#### YOUR OBJECTIVE:
From the entries below, retype only the lines from the one with "شیعی و سنی و" through the one with "می‌سازیم. می‌خواهیم نگرش", exactly as written.

#### DATA TO USE:
══════
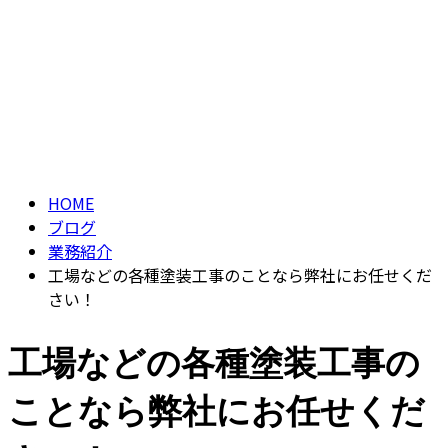
ブログ
CONTACT
ENTRY
BLOG
HOME
ブログ
業務紹介
工場などの各種塗装工事のことなら弊社にお任せくだ
さい！
工場などの各種塗装工事の
ことなら弊社にお任せくだ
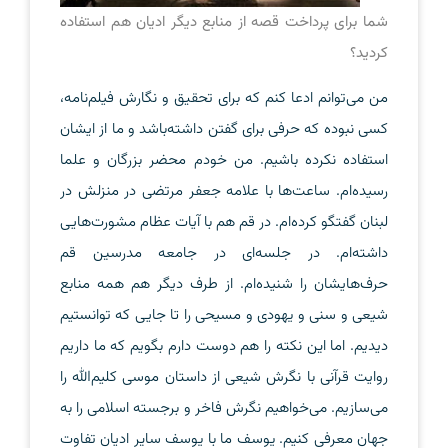
شما برای پرداخت قصه از منابع دیگر ادیان هم استفاده
کردید؟
من می‌توانم ادعا کنم که برای تحقیق و نگارش فیلم‌نامه،
کسی نبوده که حرفی برای گفتن داشته‌باشد و ما از ایشان
استفاده نکرده باشیم. من خودم محضر بزرگان و علما
رسیده‌ام. ساعت‌ها با علامه جعفر مرتضی در منزلش در
لبنان گفتگو کرده‌ام. در قم هم با آیات عظام مشورت‌هایی
داشته‌ام. در جلسه‌ای در جامعه مدرسین قم
حرف‌هایشان را شنیده‌ام. از طرف دیگر هم همه منابع
شیعی و سنی و یهودی و مسیحی را تا جایی که توانستیم
دیدیم. اما این نکته را هم دوست دارم بگویم که ما داریم
روایت قرآنی با نگرش شیعی از داستان موسی کلیم‌الله را
می‌سازیم. می‌خواهیم نگرش فاخر و برجسته اسلامی را به
جهان معرفی کنیم. یوسف ما با یوسف سایر ادیان تفاوت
══════
#### EXERCISE RESPONSE:
شیعی و سنی و یهودی و مسیحی را تا جایی که توانستیم
دیدیم. اما این نکته را هم دوست دارم بگویم که ما داریم
روایت قرآنی با نگرش شیعی از داستان موسی کلیم‌الله را
می‌سازیم. می‌خواهیم نگرش فاخر و برجسته اسلامی را به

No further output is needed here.